CVV stands for Card Verification Value. If the CVV number is required during an online purchase, it would show that you are in possession of the credit card and it should be valid. The CVV number should never be shared with anyone as it should be secure at all times. It should not appear anywhere on the web or social sites.

CVV Number is a 3 or 4 digit number printed on the back of a credit/debit card. This number is also known as Card Security Code, CVVC, CSC or Card Verification Value. Different payment systems have different ways to verify this security code during online purchase so you should know about them in order to avoid a data loss.

The payment system may use CVV number verification using the following options:

• 3D Secure – The customer is redirected to his bank’s website where he has to enter the login details and the online purchase requiring the CVV number will be approved or rejected based on this security code entered by you. If it is rejected, the payment will be declined.
• One Time Password (OTP) – This is a password sent to your phone number or email id which you have to enter online for the purchase. The OTP may be valid for just one transaction so you have to apply it each time during each purchase.
• ZIP/Postal Code – The online merchant may ask you to enter the ZIP code of your billing address or zip code. This number is checked against the postal code of the address on record with your credit card company and only after verification, the payment will be approved.
• Address Verification (AVS) – Payment system checks for street number, street name, zip code and the city name of your billing address against the information on record with the credit card company.

Are you a victim of Card Data Breach?

Most banks or financial companies do not provide any protection for online purchase if CVV number was compromised during a data breach at a retailer. The reason is that you have shared the information with a third party without knowing it. You may be a victim of a Card Data Breach and in order to make sure, you should contact your bank/credit company and find out if they have noticed any suspicious activity on your card.

In most cases when CVV number is shared online or stolen from an ecommerce website, the thief can use it for online transactions where the CVV number is required. The thief may wait for a while before using it so that the card details go unnoticed.

If you are not the only person who knows about your credit/debit card and its CVV number, then you should change it as soon as possible and never share this number with anyone for any ecommerce related purchases.

The online vendors do not need this security code for transactions where they give you an option to save the card details for future use and you can pay them without entering the CVV number every time. This way, your credit/debit card information is saved on their servers and there is no need to use the CVV number.

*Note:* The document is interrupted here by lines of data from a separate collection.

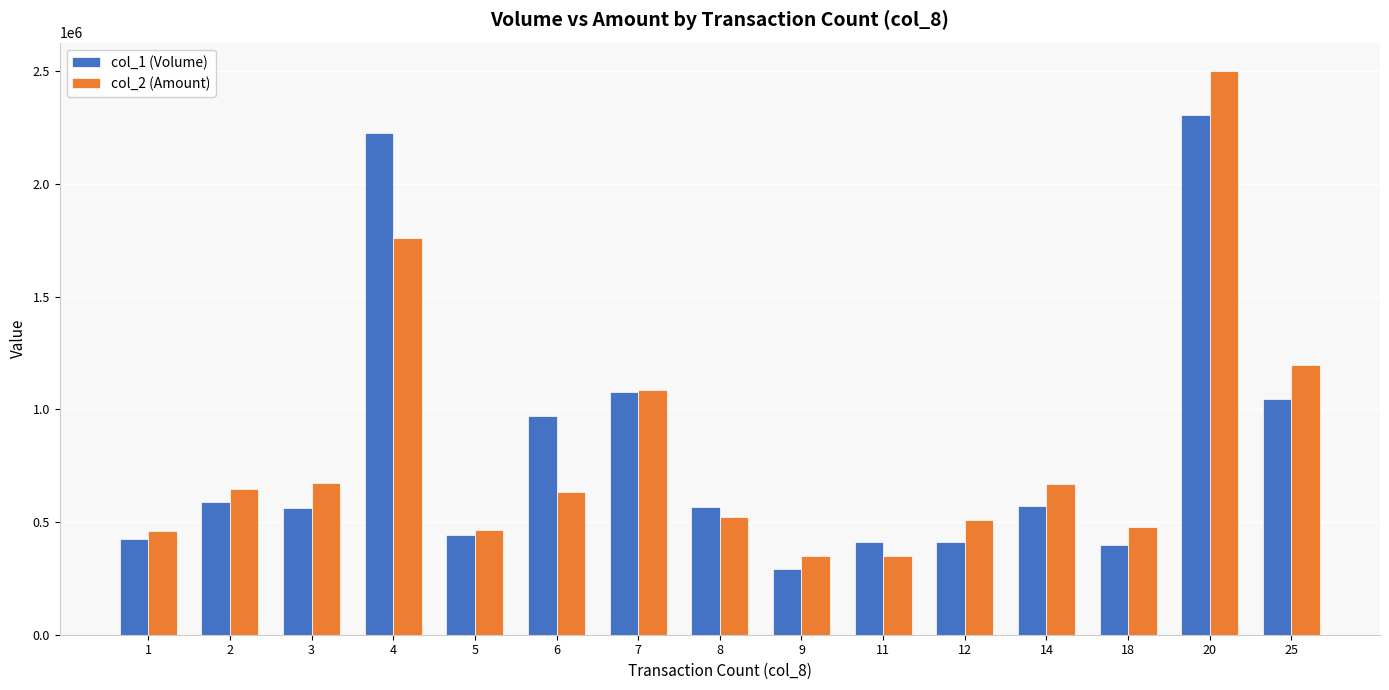

Is it true that col_2 (Amount) equals 347680 at 9?

True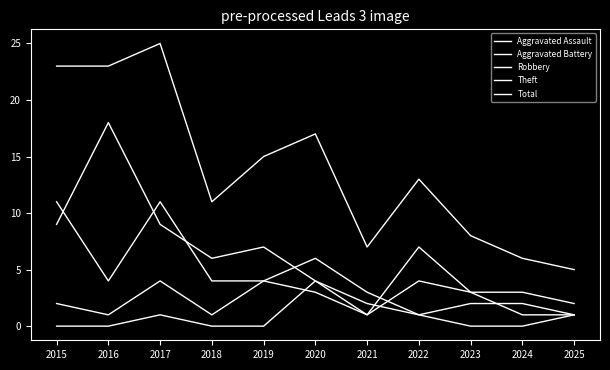

Does the chart have visible grid lines?

No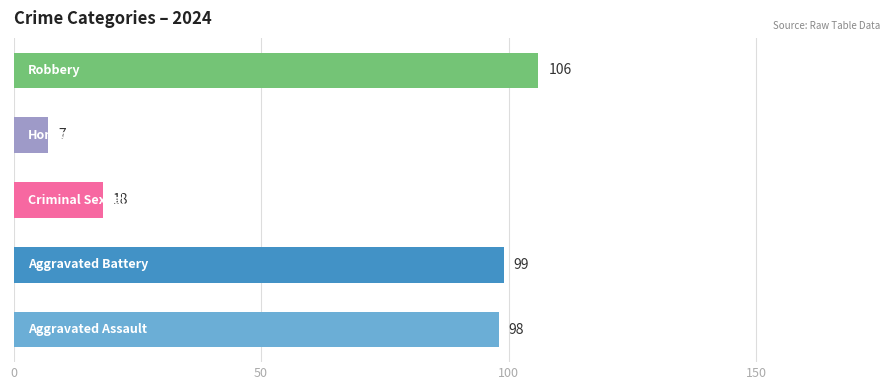

What is the average value?

66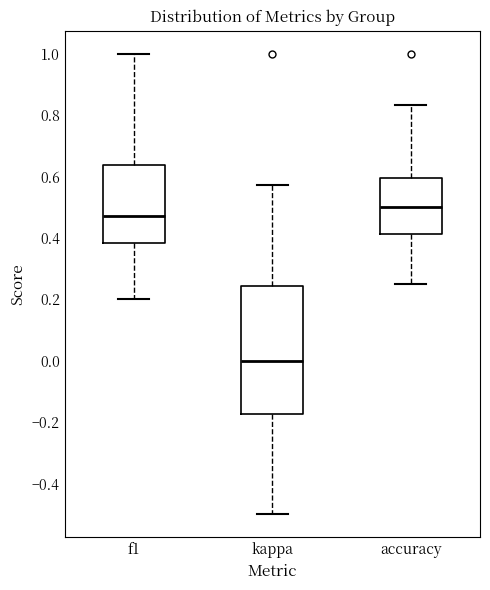

Where does the lower whisker of the box for accuracy end on the y-axis? The values are not printed on the chart, so give them approximately, as read against the axis.

0.26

In some cases, you do not need to enter the CVV code during online purchase but if your card is listed as a zero liability product by your bank/credit company then you should be careful about which site you are entering this number on. Always check the terms and conditions for further details.

The Payment Card Industry (PCI) has introduced a new rule called PCI DSS 3.0 which all the ecommerce websites must follow and they should implement it by October, 2015. If you do not want to share your CVV number or if you think that the website is asking you an unreasonable amount of information for online transactions then you should avoid them.

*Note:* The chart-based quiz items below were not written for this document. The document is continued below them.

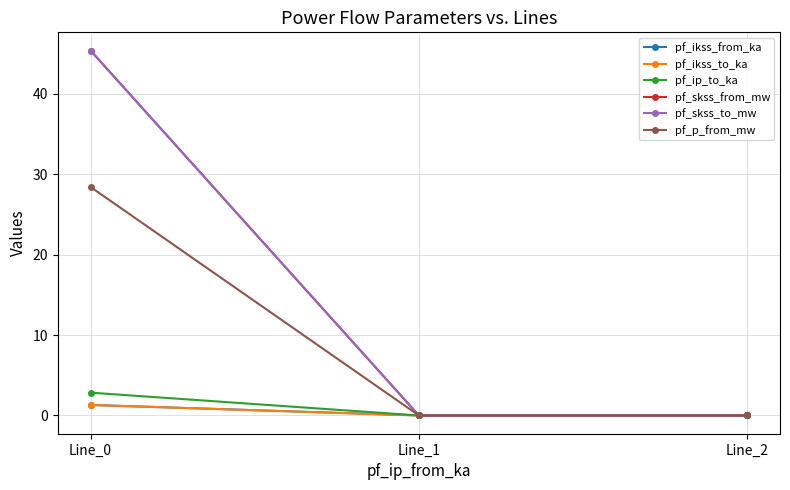

Does the chart have visible grid lines?

Yes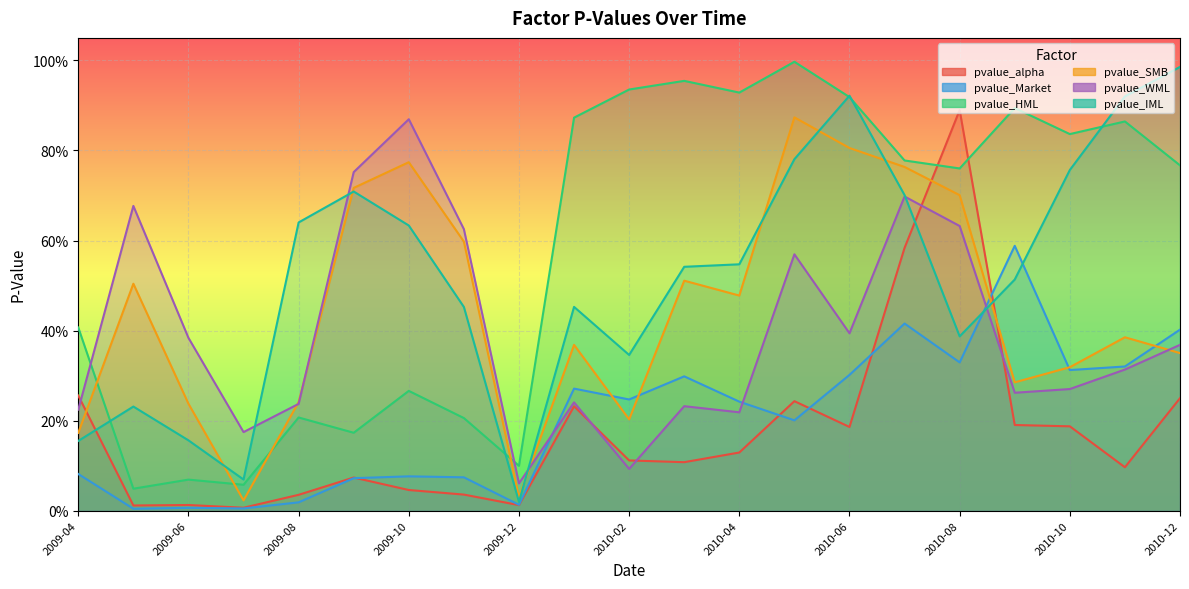

Reading right to left, transcribe all the data shown in this chart.

pvalue_alpha: 0.2	0.1	0.2	0.2	0.9	0.6	0.2	0.2	0.1	0.1	0.1	0.2	0.0	0.0	0.0	0.1	0.0	0.0	0.0	0.0	0.3
pvalue_Market: 0.4	0.3	0.3	0.6	0.3	0.4	0.3	0.2	0.2	0.3	0.2	0.3	0.0	0.1	0.1	0.1	0.0	0.0	0.0	0.0	0.1
pvalue_HML: 0.8	0.9	0.8	0.9	0.8	0.8	0.9	1.0	0.9	1.0	0.9	0.9	0.1	0.2	0.3	0.2	0.2	0.1	0.1	0.0	0.4
pvalue_SMB: 0.3	0.4	0.3	0.3	0.7	0.8	0.8	0.9	0.5	0.5	0.2	0.4	0.0	0.6	0.8	0.7	0.2	0.0	0.2	0.5	0.2
pvalue_WML: 0.4	0.3	0.3	0.3	0.6	0.7	0.4	0.6	0.2	0.2	0.1	0.2	0.1	0.6	0.9	0.8	0.2	0.2	0.4	0.7	0.2
pvalue_IML: 1.0	0.9	0.8	0.5	0.4	0.7	0.9	0.8	0.5	0.5	0.3	0.5	0.0	0.5	0.6	0.7	0.6	0.1	0.2	0.2	0.2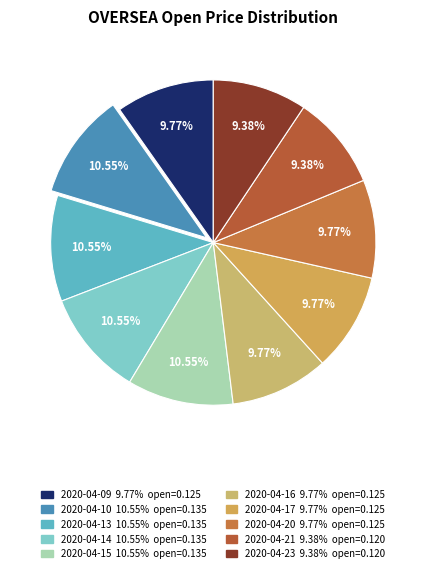

How many slices are in this pie chart?

10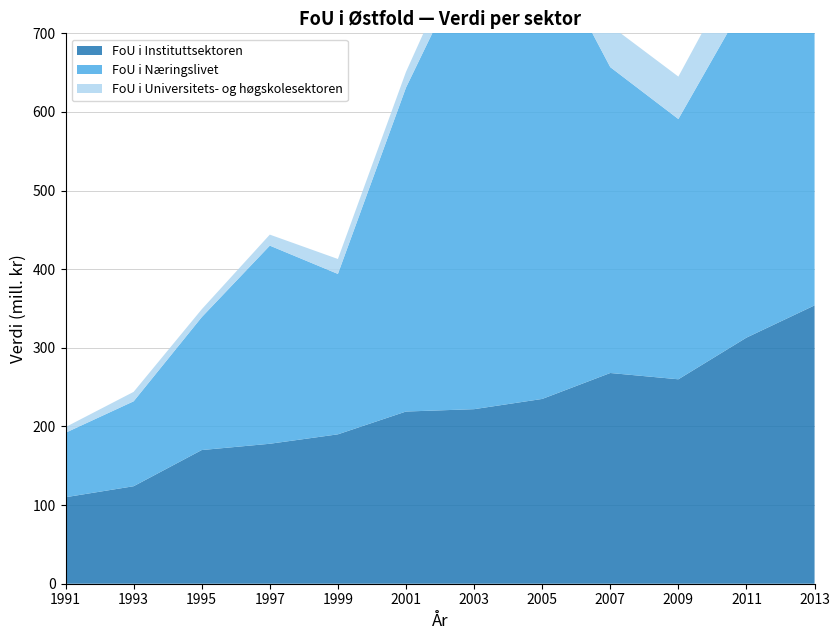

Reading left to right, what are all the values shown in this chart?

FoU i Instituttsektoren: 110.0	124.0	170.0	178.0	190.0	219.0	222.0	235.0	268.0	260.0	313.0	354.0
FoU i Næringslivet: 82.0	108.0	169.0	252.0	204.0	412.0	588.0	586.0	389.0	331.0	430.0	459.0
FoU i Universitets- og høgskolesektoren: 7.2	12.0	10.0	14.0	19.0	20.0	33.0	54.0	53.0	54.0	62.0	66.0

Follow the steps mentioned here if you want to protect your card and transactions:

• Never share your CVV number with anyone. This number is like a password and should not be shared.
• Contact your bank/credit company to find out if they have noticed any suspicious activity on your card or not.
• If you suspect any fraudulent activity on your card, report it immediately.
• Make sure that the online merchant requires only your credit/debit card number and nothing else to complete the transaction. If they are asking for more information like billing address, ZIP code or phone number then you should not trust them with your sensitive information.
• You should also check the privacy and terms and conditions policy of the online store and see if they are asking for too much information from you.
• If all looks fine then you should enter your details on that site but if something seems fishy or out of line then report it to your bank/credit company at the earliest.
• Always check the security certificate before entering your sensitive information. If it does not show a padlock or says ‘Not Secure’ at the top of the browser then do not enter any details and go to another website which is secure and has SSL installed.